Because of this, the universal sense of the three stories that take place in Babel, can be established in other parts of the world. Taking Europe as an example, a small part of Russia, Serbia or even Turkey can be used to represent the Morocco perspective. Tokyo could be replaced by a great European metropolis e.g. London, Berlin, Milano, Paris or Barcelona. And the last one could take place, for example, between the Southern part and the Northern part of Italy, between two Balkan countries or between rural and urban areas. All of them are as global as it could be the story of Casablanca (Michael Curtiz, 1942), in which we could see in each character the problems and attitude of each country directly or indirectly involved during the Second World War, with some of them trying to assist each other to solve a big problem. In this case, a lack of communication is the norm and in the following years, maybe until recent events, may still be the case.

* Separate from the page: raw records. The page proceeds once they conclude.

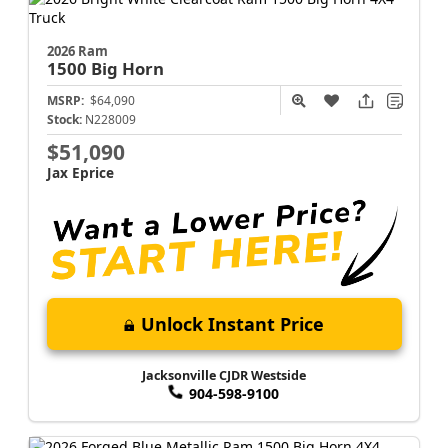
2026 Ram
1500
Big Horn
MSRP:
$64,090
Stock:
N228009
$51,090
Jax Eprice
Unlock Instant Price
Jacksonville CJDR Westside
904-598-9100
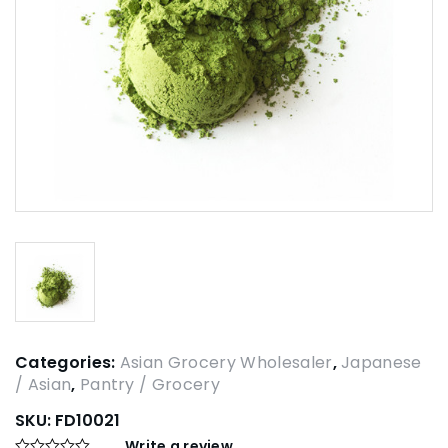
Categories:
Asian Grocery Wholesaler
,
Japanese
/ Asian
,
Pantry / Grocery
SKU:
FD10021
Write a review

In Babel, we can clearly see the lack of but also the possibility of communication as a basis of proper and broad relationships. Communication is essential to the integration of different peoples that need to mature, solve problems and to make possible what was impossible at the beginning.  AEGEE members who may have already seen the film have recognised that reality and have started working on new projects that changed the shape of the organisation to keep the dream alive. Despite the fact of the reduction of the number of locals, the economic problems and the increase of differences between European countries, the EU’s institutional crisis or the radicalisation of political and social positions, it was necessary to work harder.

In this third part, it’s obvious that the Key to Europe project was brought closer by a computer and by the first smartphones. Everyone could talk and express their opinions and suggest real different ideas but not in the same way as before. In those strange times, some members could think about these questions in their personal area: are we really closer to each other? And what is my real identity? These questions required answering in the 2010s.